No tocante à concepção das áreas de fazenda e ao planejamento do desenvolvimento agropecuário do projeto, Paulo Peltier Queiroz teve participação central. Em consonância com outros projetos que visavam a recuperação e a valorização das terras da bacia do Rio São Francisco, o de Marina foi traçado com intenso foco nas áreas que circundariam a cidade, tendo como bases técnica e ideológica o diálogo prospectivo entre Oscar Niemeyer e Peltier, no sentido de transformar um antigo e improdutivo latifúndio em um conjunto de áreas rurais destinadas à produção (A Noite, 1955c).



Figura 1 - Publicidade na Revista Manchete, com a planta geral da área da Colônia Agropecuária do Menino. Na imagem é possível verificar a divisão dos loteamentos destinada às fazendas e, ao centro, o espaço onde seria construída a cidade.

Na edição 25 de junho de 1955 do diário carioca A Noite, a “Colônia Agropecuária do Menino” era apresentada como uma possibilidade efetiva de se contribuir “pacificamente” para a reforma agrária no país, a partir da “divisão racional das terras em pequenas e grandes propriedades cientificamente tratadas e assistidas por técnicos competentes” (A noite, 1955a). Como noticiava o jornal, a área de 90 mil hectares da Fazenda Menino se transformaria rapidamente em um “parque agrícola e industrial em franco desenvolvimento” (A Noite, 1955a).

Dirigida pelo mesmo Paulo Peltier até 1954, a Comissão do Vale do Rio São Francisco já havia aprovado e iniciado a construção de diversas rodovias na região, cujas ligações poderiam alimentar uma cadeia de integração entre áreas da colônia agropecuária e importantes municípios vizinhos em Minas Gerais, como Paracatu, Formosa, São Romão, São Francisco, Pirapora, Paracatu, Januária e Montes Claros. Além disso, era intuito dos “pioneiros” da colônia construir uma linha de transmissão pela central hidrelétrica de Pandeiros[1], a 60 km dali, para suas terras. Com isso, cidade Marina e as fazendas circundantes da colônia se constituiriam naturalmente como um centro de convergência de toda a produção da região, uma “órbita de influência” de distribuição comercial e industrial (A Noite, 1955e)[2].

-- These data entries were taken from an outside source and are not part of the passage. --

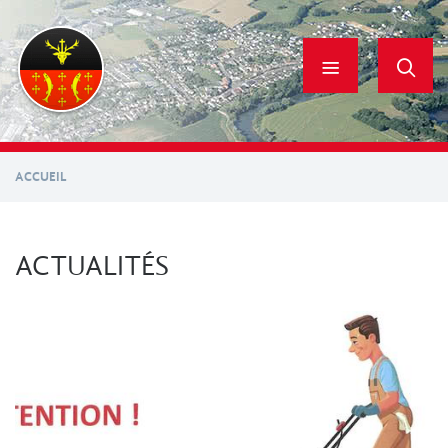
Aller
au
contenu
principal
ACCUEIL
ACTUALITÉS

O clima da região, por sua vez, era apresentado na mídia impressa brasileira como “ideal”, indicado inclusive para a produção de oliveiras, uvas, figo e outros frutos europeus: “pujante de seiva, o seu solo oferece pastos nativos de excelente qualidade para criação de gado, ovelhas, cabritos, leitões, etc” (A Noite, 1955e). Esse “oásis verde” para produção agropecuária, pintado pela imprensa, colocava o Vale do Rio Urucuia como um verdadeiro “manancial de riquezas inexauríveis”, da mesma forma como eram enxergadas diversas terras do interior do Brasil naquele período, em outros estados. O Cerrado, na região central do país, assim como a Amazônia, ao norte, se apresentava como o “hinterland” a ser conquistado.

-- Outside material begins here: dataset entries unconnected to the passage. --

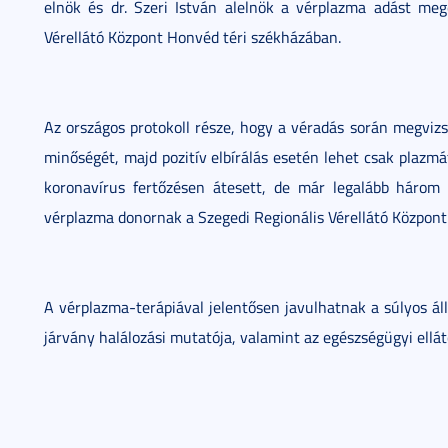
elnök és dr. Szeri István alelnök a vérplazma adást me
Vérellátó Központ Honvéd téri székházában.
Az országos protokoll része, hogy a véradás során megvizsg
minőségét, majd pozitív elbírálás esetén lehet csak plazmá
koronavírus fertőzésen átesett, de már legalább három
vérplazma donornak a Szegedi Regionális Vérellátó Központba
A vérplazma-terápiával jelentősen javulhatnak a súlyos ál
járvány halálozási mutatója, valamint az egészségügyi ellát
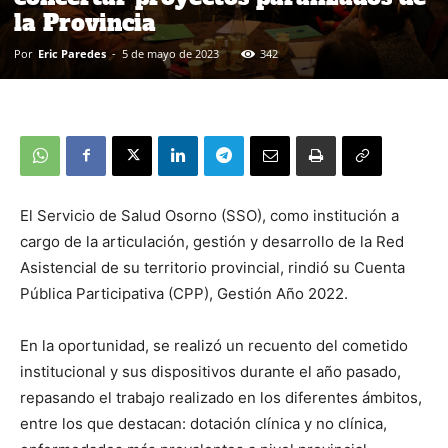
la Provincia
Por
Eric Paredes
-
5 de mayo de 2023
342
El Servicio de Salud Osorno (SSO), como institución a
cargo de la articulación, gestión y desarrollo de la Red
Asistencial de su territorio provincial, rindió su Cuenta
Pública Participativa (CPP), Gestión Año 2022.
En la oportunidad, se realizó un recuento del cometido
institucional y sus dispositivos durante el año pasado,
repasando el trabajo realizado en los diferentes ámbitos,
entre los que destacan: dotación clínica y no clínica,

Figura 2 - Manchete do periódico A Noite revela a expectativa dos veículos de imprensa em relação à Colônia Agropecuária do Menino: “Eldorado do Médio São Francisco”.



Figura 3 - Nesta outra edição de A Noite, o engenheiro Paulo Peltier apresenta com mais detalhes a proposta, incluindo o plano para a subdivisão do latifúndio, com o montante de mil fazendas a serem comercializadas.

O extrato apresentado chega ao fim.